Fresh out of business college, she had returned home to work the switchboard at Salem Memorial Hospital. She rented a house on the east side of town and trimmed the long caramel hair of her youth to a short bob. She was a young woman, striking out on her own. Then this.

“The entire county still is in shock this week over the horrible murder of the Spencer girl,” the Salem News opined. “This heinous crime has caused considerable fear.”

Senior circuit judge and former Dent County Prosecutor J. Max Price recalls the impact as “tremendous,” adding, “You couldn’t go into a restaurant without hearing about it.”
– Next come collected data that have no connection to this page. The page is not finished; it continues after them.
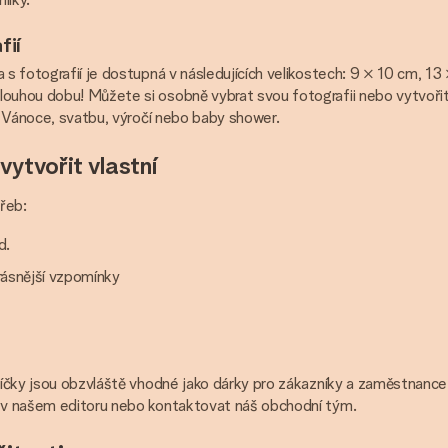
fií
 s fotografií je dostupná v následujících velikostech: 9 × 10 cm, 1
louhou dobu! Můžete si osobně vybrat svou fotografii nebo vytvořit
ad Vánoce, svatbu, výročí nebo baby shower.
vytvořit vlastní
řeb:
d.
krásnější vzpomínky
svíčky jsou obzvláště vhodné jako dárky pro zákazníky a zaměstnanc
e v našem editoru nebo kontaktovat náš obchodní tým.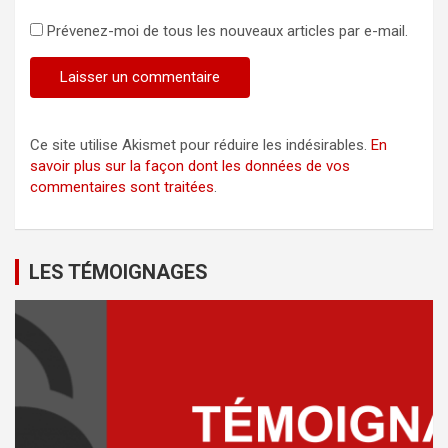
Prévenez-moi de tous les nouveaux articles par e-mail.
Ce site utilise Akismet pour réduire les indésirables.
En
savoir plus sur la façon dont les données de vos
commentaires sont traitées
.
LES TÉMOIGNAGES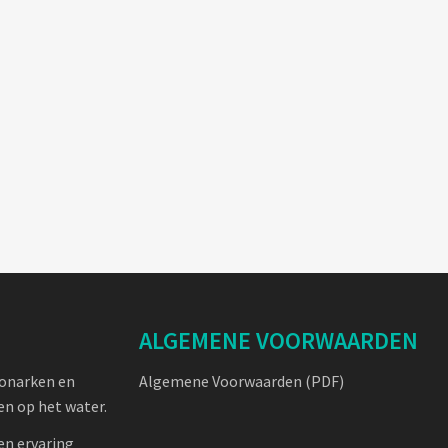
ALGEMENE VOORWAARDEN
oonarken en
Algemene Voorwaarden (PDF)
n op het water.
en ervaring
What stunned locals wasn’t just how the young woman died; it was who she was. In dozens of interviews with Riverfront Times, they utter the same phrase again and again: Crimes like this just didn’t happen here. Not to families like the Spencers.

And the Spencers proved extraordinarily driven to get justice for Judy. For 27 years they prodded law enforcement to solve the case, with no results.

Finally, in 2008, the state tested Judy’s old fingernail clippings and detected a trace amount of DNA belonging to Donald “Doc” Nash, her boyfriend at the time of her death. The Spencers had long eyed Nash with suspicion. When a jury convicted him of the murder in 2009, they felt their prayers and persistence had paid off, at last.

But not everyone is convinced. Three attorneys at Bryan Cave, a prominent St. Louis-based law firm, believe Nash, now 73, is innocent. They are so sure, they’ve agreed to represent him pro bono. When they last took on such a case, they won, and the exoneration sparked national headlines and a multi-million- dollar settlement.

Yet this one is different. DNA discovered decades late often remedies a wrongful conviction, but here the Bryan Cave team argues that it caused one. They believe that the jury misinterpreted the fingernail DNA — a largely unexplored corner of forensic science — and never got to hear about other likely suspects.

The campaign to free Nash is only the latest twist in a case that has altered dozens of lives, in several states, for 33 years and counting.

“A lot of cases, I never hear about again,” says former highway patrol sergeant Henry “Jamie” Folsom, one of the investigators. “This case never goes away. It just keeps resurfacing.”